組織っちゅうもんの渡り方や。
しょせん、組織の中の一人なんてコマや。スケープゴートが必要になれば、あいつでええやろ、となる。まして、敵として認定された結論に至ってしまえば、再起不能か蜂の巣だ。怖いものだ。そんな中で自分をどう守るか。「いざとなったらコイツのタマ取ったろ」と意識しておくことだ、と言えそうだ。それは、たとえ直属の上役であってもだ。組織において権勢を振るっているように見える者でも、その権勢の根拠となるのは実体を持った何かじゃない。当然、重さや大きさで表される比べられるものではない。法律や決定プロセスの正当性らしさで「そうなってる」だけであって、事と次第によっては地位を失う。つまり、その組織内での立場は、せいぜい、評判や気分で推されるかどうかや、となる。それは、法人組織のオーナーであったとしてもだ。
組織における振る舞いで大事なのは、ご縁と言葉と態度だ。これらをちゃんと使えるものが立場を得る。立場を得たあと、その立場を維持するためのケアも、し続けなくちゃならない。こうした毛繕いも大事だ。

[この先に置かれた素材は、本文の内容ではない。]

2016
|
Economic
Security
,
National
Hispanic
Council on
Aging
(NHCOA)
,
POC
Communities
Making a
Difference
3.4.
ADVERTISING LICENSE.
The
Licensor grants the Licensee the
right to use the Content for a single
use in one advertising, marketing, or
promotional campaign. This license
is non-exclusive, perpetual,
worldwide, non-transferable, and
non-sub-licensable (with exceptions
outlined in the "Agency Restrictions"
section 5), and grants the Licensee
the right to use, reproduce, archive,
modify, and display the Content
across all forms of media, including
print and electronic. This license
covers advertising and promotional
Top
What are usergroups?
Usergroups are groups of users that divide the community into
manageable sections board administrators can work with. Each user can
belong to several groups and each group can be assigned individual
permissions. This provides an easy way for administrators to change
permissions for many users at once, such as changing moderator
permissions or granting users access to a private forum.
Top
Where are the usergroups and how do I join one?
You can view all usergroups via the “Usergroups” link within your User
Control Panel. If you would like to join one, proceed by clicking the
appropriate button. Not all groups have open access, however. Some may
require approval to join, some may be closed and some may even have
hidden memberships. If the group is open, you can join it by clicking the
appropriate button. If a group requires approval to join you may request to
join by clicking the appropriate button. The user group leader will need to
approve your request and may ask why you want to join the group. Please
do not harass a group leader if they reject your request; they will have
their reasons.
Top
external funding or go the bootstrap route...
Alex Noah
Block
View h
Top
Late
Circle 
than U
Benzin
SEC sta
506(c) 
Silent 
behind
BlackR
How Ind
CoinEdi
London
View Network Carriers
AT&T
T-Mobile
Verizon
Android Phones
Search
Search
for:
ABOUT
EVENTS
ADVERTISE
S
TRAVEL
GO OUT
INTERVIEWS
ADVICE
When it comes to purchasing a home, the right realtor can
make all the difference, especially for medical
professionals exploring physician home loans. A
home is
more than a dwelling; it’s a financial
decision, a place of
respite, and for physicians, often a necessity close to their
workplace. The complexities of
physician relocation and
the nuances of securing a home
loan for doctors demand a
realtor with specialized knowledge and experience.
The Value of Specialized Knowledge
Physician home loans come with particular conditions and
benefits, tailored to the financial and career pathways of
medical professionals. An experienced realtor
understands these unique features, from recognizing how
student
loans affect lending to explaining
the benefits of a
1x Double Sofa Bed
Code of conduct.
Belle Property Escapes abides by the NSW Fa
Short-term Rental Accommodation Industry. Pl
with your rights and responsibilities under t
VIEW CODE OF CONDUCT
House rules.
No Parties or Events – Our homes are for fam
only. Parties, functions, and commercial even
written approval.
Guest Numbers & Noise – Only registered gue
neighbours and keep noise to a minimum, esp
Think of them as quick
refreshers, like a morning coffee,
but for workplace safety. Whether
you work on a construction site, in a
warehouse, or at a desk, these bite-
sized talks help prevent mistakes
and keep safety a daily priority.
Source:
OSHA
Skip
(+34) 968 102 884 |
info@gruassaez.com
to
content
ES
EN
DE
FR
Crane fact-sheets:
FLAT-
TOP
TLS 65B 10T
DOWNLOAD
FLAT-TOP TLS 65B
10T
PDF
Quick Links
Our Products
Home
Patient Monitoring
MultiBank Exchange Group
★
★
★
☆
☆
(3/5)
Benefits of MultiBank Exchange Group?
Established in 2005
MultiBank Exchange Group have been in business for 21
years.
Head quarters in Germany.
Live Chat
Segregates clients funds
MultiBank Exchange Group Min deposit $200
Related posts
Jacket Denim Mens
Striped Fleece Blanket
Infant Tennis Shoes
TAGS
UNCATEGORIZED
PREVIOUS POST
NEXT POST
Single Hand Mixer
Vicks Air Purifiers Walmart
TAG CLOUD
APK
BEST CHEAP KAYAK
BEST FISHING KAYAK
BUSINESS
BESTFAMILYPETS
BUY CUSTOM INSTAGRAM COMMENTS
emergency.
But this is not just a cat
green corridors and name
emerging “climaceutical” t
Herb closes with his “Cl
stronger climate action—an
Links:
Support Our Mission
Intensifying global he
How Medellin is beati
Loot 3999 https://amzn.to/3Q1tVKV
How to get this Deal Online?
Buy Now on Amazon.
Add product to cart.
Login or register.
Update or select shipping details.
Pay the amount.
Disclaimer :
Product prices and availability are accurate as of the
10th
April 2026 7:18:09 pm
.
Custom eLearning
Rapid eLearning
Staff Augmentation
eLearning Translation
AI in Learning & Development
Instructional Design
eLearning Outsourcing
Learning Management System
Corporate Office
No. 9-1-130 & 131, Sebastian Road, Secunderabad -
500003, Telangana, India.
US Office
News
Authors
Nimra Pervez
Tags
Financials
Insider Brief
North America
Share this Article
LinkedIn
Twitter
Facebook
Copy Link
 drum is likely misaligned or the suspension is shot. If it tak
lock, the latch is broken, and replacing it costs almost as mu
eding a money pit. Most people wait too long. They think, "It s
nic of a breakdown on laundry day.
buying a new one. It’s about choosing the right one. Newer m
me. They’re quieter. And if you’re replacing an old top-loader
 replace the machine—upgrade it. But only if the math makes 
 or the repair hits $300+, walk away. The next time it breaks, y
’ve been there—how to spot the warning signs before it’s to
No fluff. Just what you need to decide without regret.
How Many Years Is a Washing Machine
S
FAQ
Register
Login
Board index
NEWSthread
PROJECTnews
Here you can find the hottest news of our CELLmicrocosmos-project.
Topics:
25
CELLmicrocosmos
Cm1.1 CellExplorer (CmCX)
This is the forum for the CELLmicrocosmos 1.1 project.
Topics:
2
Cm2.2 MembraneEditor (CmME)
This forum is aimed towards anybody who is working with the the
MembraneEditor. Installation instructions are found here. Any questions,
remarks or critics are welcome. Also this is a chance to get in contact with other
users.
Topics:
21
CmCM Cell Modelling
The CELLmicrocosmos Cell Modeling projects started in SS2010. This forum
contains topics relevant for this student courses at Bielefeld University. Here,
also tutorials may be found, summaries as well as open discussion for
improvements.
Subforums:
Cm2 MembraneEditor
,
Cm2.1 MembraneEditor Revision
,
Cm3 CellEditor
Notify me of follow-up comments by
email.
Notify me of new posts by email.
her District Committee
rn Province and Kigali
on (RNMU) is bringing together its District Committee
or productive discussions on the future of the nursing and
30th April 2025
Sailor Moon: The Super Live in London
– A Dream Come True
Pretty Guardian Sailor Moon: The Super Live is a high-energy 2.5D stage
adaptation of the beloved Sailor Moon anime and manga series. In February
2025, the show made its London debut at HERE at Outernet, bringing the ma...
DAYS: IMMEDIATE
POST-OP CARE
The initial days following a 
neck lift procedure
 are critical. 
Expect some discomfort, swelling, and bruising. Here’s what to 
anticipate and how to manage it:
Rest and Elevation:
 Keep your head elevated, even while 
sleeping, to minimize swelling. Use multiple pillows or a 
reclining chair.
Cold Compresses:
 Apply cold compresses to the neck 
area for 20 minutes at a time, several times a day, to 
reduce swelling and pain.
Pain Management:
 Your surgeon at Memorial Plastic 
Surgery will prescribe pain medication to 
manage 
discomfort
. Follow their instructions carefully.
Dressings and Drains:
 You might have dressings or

権力構造には、求心力と遠心力が働く。誰もが中央へ中心へと近づいて行こうとしてるように見えるかもしれないが、案外、そうではない。おかしな渦に近づいてはいけない。大きく見せようとする者と渡り合うだけの胆力は必要だが、大きな山同士が重なる連峰の一つに、自身も連なって喜ぶほかに、単独峰として自由と独立を守る生き方もある。勝負することが全てではない。勝ちもしないかもしれないが、負けないために距離を置くやり方もある、ということだ。破滅するくらいなら遠心力が働く場所にいる方がいい。
組織で生きることを冷静に客観視させてくれる一冊だ。